Phage therapy has been accepted as alternative to chemotherapy in aquaculture systems especially in shrimp larval production. The uniqueness of bacteriophages as therapeutics is that they are self replicating entities specific to their targets with no side effects. However, concern exists with their use because of their ability to be agents of generalized transduction in the environment and thereby mediate the transfer of genes among bacteria. This is important because phages selected for therapeutic purposes must not carry virulence genes or properties conferring antimicrobial resistance and toxin genes to the host. Moreover, therapeutic phages should not become latent during their life cycle. Using an enrichment method, bacteriophages were isolated from sediment and water samples collected from the Vembanad estuary, Cochin, India using 12 isolates of Vibrio harveyi. By this method four phage lysates were obtained all of which were purified by soft agar over lay method, titres determined and stocked at 4C. High-titre phage stocks were prepared, stocked at 4C and their stability checked for an year. Host range of the phage was assessed against 162 bacterial isolates spanning 14 species on which they showed broad spectrum lytic activity. One phage was lytic to strains of V. alginolyticus and V. parahaemolyticus which are potentially pathogenic to shrimp and other aquatic animals in culture systems. Lytic efficiency of all phages was checked on their respective host bacterial species.
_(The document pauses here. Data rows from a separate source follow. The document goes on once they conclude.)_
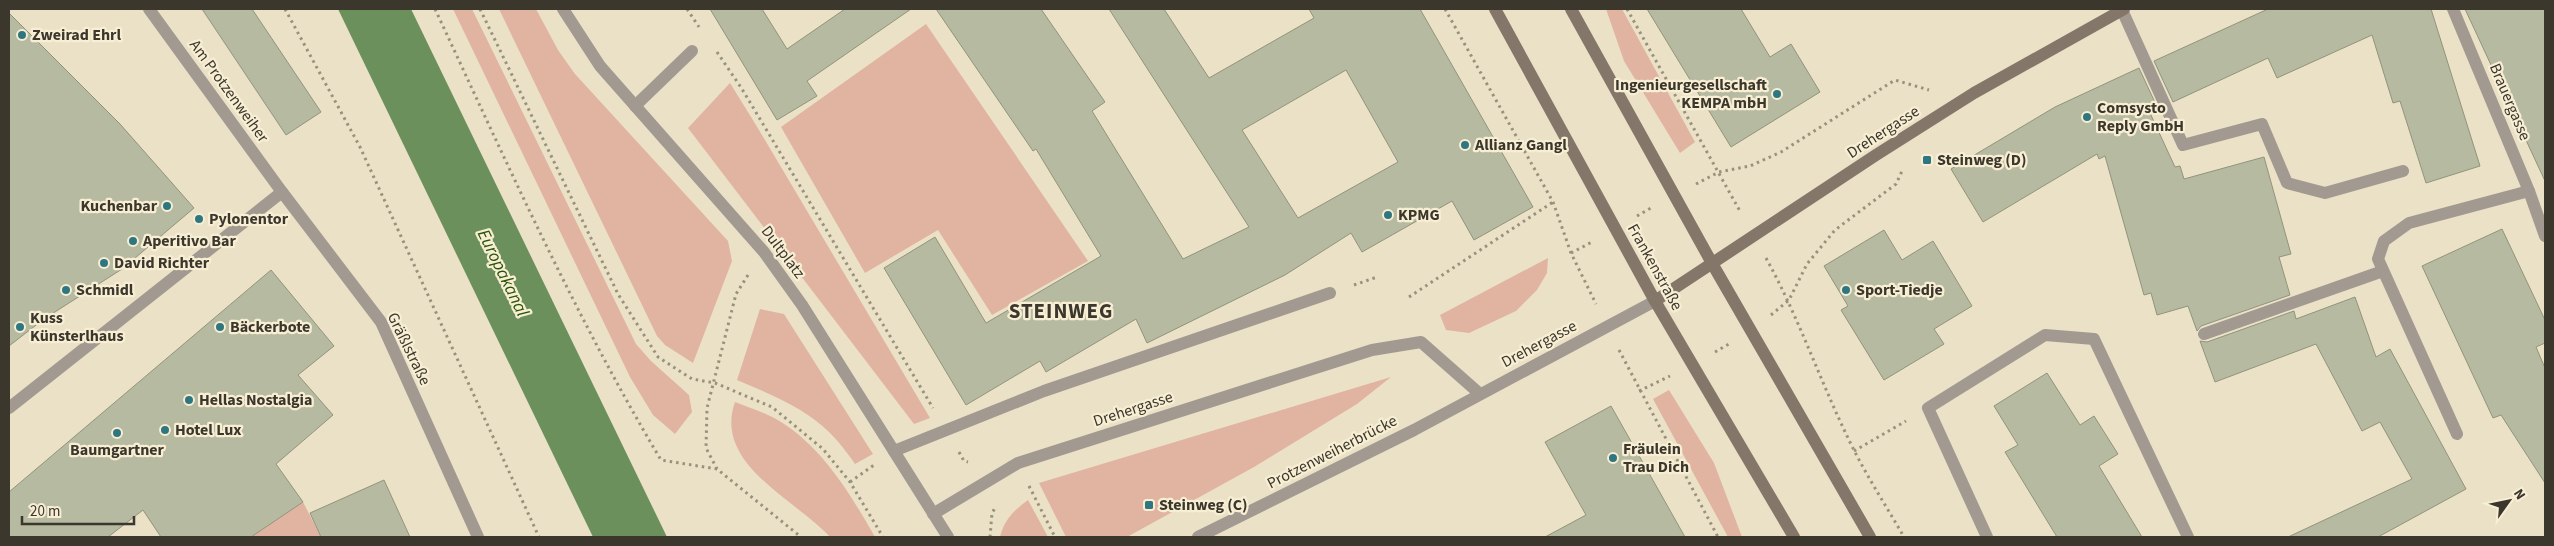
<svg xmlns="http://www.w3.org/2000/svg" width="2554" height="546" font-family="'Source Sans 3',sans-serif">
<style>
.green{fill:#e1b4a1}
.water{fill:#6c905c}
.building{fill:#b6baa0;stroke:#91947b;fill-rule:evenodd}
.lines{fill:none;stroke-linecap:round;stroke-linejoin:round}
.path{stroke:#98917e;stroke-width:3;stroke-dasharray:2.5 4;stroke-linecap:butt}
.lane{stroke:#a29a91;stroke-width:12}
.street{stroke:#a29a91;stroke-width:12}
.secondary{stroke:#84776a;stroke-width:12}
.poi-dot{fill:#2f7780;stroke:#f8eed4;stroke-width:2}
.labels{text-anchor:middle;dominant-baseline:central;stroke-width:4.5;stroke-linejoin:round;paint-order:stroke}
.poi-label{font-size:16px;font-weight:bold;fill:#3b372d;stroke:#f8eed4;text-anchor:start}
.street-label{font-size:16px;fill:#3b372d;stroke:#f8eed4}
.water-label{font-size:18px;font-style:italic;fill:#275507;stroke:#f8eed4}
.district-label{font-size:21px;font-weight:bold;letter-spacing:1px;fill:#3b372d;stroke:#f8eed4}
</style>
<rect width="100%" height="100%" fill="#ebe1c7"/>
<g class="green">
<path d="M453,9H472L636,344L651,361L689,395L692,412L675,434L653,415L630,377Z"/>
<path d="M499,9H536L558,50L575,74L728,241L732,261L693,363L665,345L657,336Z"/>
<path d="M1606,9H1622L1695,142L1680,153L1624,61Z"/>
<path d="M926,24L1088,261L992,315L938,230L865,273L781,127Z"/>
<path d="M730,83L756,125L930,418L914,424L688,128Z"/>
<path d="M1548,258L1547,273L1537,290L1516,311L1469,333L1446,330L1440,315Z"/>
<path d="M760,309L784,314L873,454L855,464C848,454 840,443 831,434C806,408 770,394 737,380Z"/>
<path d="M1391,377L1357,404L1254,467L1127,537H1066L1039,483Z"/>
<path d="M1669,390L1714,463L1742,537H1728L1653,399Z"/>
<path d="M735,402C750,408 767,413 781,422C823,448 851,495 875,537H830C795,499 713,464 735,402Z"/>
<path d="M1028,500L1048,537H1000C1004,520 1014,510 1028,500Z"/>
<path d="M303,502L321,537H251Z"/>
</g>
<path class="water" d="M338,9H411L667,537H593Z"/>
<g class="building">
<path d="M202,9H252L321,112L286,135Z"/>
<path d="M710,9H762L787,49L845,9H911L807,81L817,96L777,120Z"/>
<path d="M936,9H1041L1105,102L1092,111L1183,259L1249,227L1109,9H1164L1209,78L1314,18L1309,9H1420L1533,207L1474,240L1452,201L1362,252L1351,233L1285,275L1147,343L1136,319L1046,372L1040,361L966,405L884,268L935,237L986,323L1101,256L1036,149L1033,151ZM1346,70L1398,162L1298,218L1242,130Z"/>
<path d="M1647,9H1741L1770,57L1791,44L1820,92L1731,147Z"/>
<path d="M2268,9H2431L2480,166L2426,183L2400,101L2393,103L2372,35L2277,78L2268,58L2173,102L2154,61Z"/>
<path d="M2465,9H2545V181Z"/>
<path d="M9,13L120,124L194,208L122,269L44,319L9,346Z"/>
<path d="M2139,68L2158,109L2150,113L2175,167L2180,166L2184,179L2264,157L2291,254L2279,257L2290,295L2201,326L2197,331L2188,306L2157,315L2151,293L2144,295L2105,156L2099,159L2097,154L1983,222L1951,169L2055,107Z"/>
<path d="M2502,229L2545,320V343L2536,347L2545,368V483L2501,415L2493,418L2422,266Z"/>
<path d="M1884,230L1902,260L1933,241L1972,306L1934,329L1944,344L1884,380L1841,310L1848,306L1824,266Z"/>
<path d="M271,270L334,346L298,375L333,415L276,464L303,502L251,537H161L143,510L108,537H9V492Z"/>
<path d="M2355,297L2376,357L2390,349L2466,489L2378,537H2288L2412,479L2380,422L2362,431L2316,344L2215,382L2200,341L2207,342L2294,311L2296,319Z"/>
<path d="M2047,373L2080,425L2094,416L2118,454L2099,466L2142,537H2057L2005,452L2018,445L1994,406Z"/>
<path d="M1611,406L1685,537H1545L1586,515L1545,442Z"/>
<path d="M384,480L410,537H321L310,513Z"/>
</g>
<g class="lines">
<g class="path">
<path d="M285,9L360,147L539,537"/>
<path d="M435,9C506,161 575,316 661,460L717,469"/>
<path d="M480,9L618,294L658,357L692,379L715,383L772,407L823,449L850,482L883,537"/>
<path d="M687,9L699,27"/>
<path d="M1445,9L1553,202L1571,253L1596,304"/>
<path d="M1627,9L1741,213"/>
<path d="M717,52L742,89L933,408"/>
<path d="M1696,184L1719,172L1750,166L1781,152L1895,80L1929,90"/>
<path d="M1637,216L1651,208"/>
<path d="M1571,253L1592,242"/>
<path d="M1766,258C1798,316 1819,378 1848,438C1864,472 1885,504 1904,537"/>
<path d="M748,275L736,294L707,408L706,448L717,469L801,537"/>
<path d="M1354,285L1377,277"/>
<path d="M1409,297L1553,202"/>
<path d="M1771,315L1789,300L1807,264L1835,230L1896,184L1902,171"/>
<path d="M1619,350L1718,537"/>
<path d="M1715,352L1729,344"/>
<path d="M1639,391L1670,376"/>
<path d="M1854,451L1906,421"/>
<path d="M959,452L964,461L968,462"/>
<path d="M850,482L874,465"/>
<path d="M1029,486L1055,537"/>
<path d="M990,537L992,513L995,508"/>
</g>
<g class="lane">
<path d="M2122,10L2183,145L2262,124L2287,183L2325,193L2403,171"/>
<path d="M635,106L692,51"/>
<path d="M2204,334L2383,271"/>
<path d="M2457,434L2378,259L2384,241L2409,223L2529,191"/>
<path d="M1987,537L1928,408L2045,335L2094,339L2188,537"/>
</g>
<g class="street">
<path d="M149,9L282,192L381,322L478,537"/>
<path d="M563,9L600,66L764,252L802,305L948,537"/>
<path d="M2453,9L2529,191L2545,236"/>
<path d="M9,408L282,192"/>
<path d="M894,451L1044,391L1330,293"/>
<path d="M933,514L1018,463L1372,350L1421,342L1480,394"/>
<path d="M1198,537L1414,430L1655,301"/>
</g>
<g class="secondary">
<path d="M1495,9L1655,301L1794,537"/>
<path d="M1571,9L1713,265L1870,537"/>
<path d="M1655,301L1876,155L1974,93L2124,9"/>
</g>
</g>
<g class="poi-dot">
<circle cx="22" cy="35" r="5"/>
<circle cx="1777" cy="94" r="5"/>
<circle cx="2087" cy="117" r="5"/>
<circle cx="1465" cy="145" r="5"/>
<rect x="1922" y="155" width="10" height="10" rx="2.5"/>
<circle cx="167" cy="206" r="5"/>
<circle cx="1388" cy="215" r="5"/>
<circle cx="199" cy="219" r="5"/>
<circle cx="133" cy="241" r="5"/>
<circle cx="104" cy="263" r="5"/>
<circle cx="66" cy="290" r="5"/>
<circle cx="1846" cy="290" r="5"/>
<circle cx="20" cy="327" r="5"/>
<circle cx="220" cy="327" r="5"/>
<circle cx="189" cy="400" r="5"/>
<circle cx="165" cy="430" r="5"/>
<circle cx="117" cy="433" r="5"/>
<circle cx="1613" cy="458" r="5"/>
<rect x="1144" y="500" width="10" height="10" rx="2.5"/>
</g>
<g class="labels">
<g class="poi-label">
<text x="32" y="35">Zweirad Ehrl</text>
<text x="1767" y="85" text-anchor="end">Ingenieurgesellschaft<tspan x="1767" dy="18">KEMPA mbH</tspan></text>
<text x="2097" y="108">Comsysto<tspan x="2097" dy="18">Reply GmbH</tspan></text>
<text x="1475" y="145">Allianz Gangl</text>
<text x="1937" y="160">Steinweg (D)</text>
<text x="157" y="206" text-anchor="end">Kuchenbar</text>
<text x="1398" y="215">KPMG</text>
<text x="209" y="219">Pylonentor</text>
<text x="143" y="241">Aperitivo Bar</text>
<text x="114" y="263">David Richter</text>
<text x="76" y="290">Schmidl</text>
<text x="1856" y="290">Sport-Tiedje</text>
<text x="30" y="318">Kuss<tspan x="30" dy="18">Künsterlhaus</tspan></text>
<text x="230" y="327">Bäckerbote</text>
<text x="199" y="400">Hellas Nostalgia</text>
<text x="175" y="430">Hotel Lux</text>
<text x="1623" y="449">Fräulein<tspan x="1623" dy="18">Trau Dich</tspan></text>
<text x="117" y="450" text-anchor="middle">Baumgartner</text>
<text x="1159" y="505">Steinweg (C)</text>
</g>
<g class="street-label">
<text transform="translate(229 91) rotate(54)">Am Protzenweiher</text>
<text transform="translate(2510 102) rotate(67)">Brauergasse</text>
<text transform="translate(1883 132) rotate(-33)">Drehergasse</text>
<text transform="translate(783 252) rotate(53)">Dultplatz</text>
<text transform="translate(1655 267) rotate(61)">Frankenstraße</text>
<text transform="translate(1539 344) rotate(-28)">Drehergasse</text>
<text transform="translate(409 349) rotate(64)">Gräßlstraße</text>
<text transform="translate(1133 409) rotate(-18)">Drehergasse</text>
<text transform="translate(1332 452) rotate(-27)">Protzenweiherbrücke</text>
</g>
<g class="water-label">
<text transform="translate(503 273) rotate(64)">Europakanal</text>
</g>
<g class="district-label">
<text x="1061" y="311">STEINWEG</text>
</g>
</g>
<rect width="2554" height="546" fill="none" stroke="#3b372d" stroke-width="20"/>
<g transform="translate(2509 501) rotate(57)" stroke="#f8eed4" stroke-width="4" paint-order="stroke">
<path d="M0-4L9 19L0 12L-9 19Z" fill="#3b372d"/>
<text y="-8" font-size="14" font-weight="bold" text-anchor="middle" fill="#3b372d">N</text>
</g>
<path d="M22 516v8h112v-8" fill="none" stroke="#3b372d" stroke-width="2.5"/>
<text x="30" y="516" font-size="15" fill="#3b372d" stroke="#f8eed4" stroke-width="4" paint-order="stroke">20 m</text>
</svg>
In all cases the phages were able to arrest the growth of V. harveyi for about 5-6 hours after which phage resistant forms emerged and began to dominate. By electron microscopy, it was found three of the lysates contained Myovirus-like bacteriophages with an icosahedral head, a short collar and a contractile tail. One phage, Viha45 was Siphovirus-like with an icosahedral head and long, flexible, helical non-contractile tail. It was infective to 62 % V. harveyi isolates tested, and to its near taxonomical neighbours V. alginolyticus and V. parahaemolyticus. Development of resistance or lysogenization is an impediment in the development of phage therapy in aquaculture thus necessitating a deeper study of phage diversity and phage-host dynamics in the environment.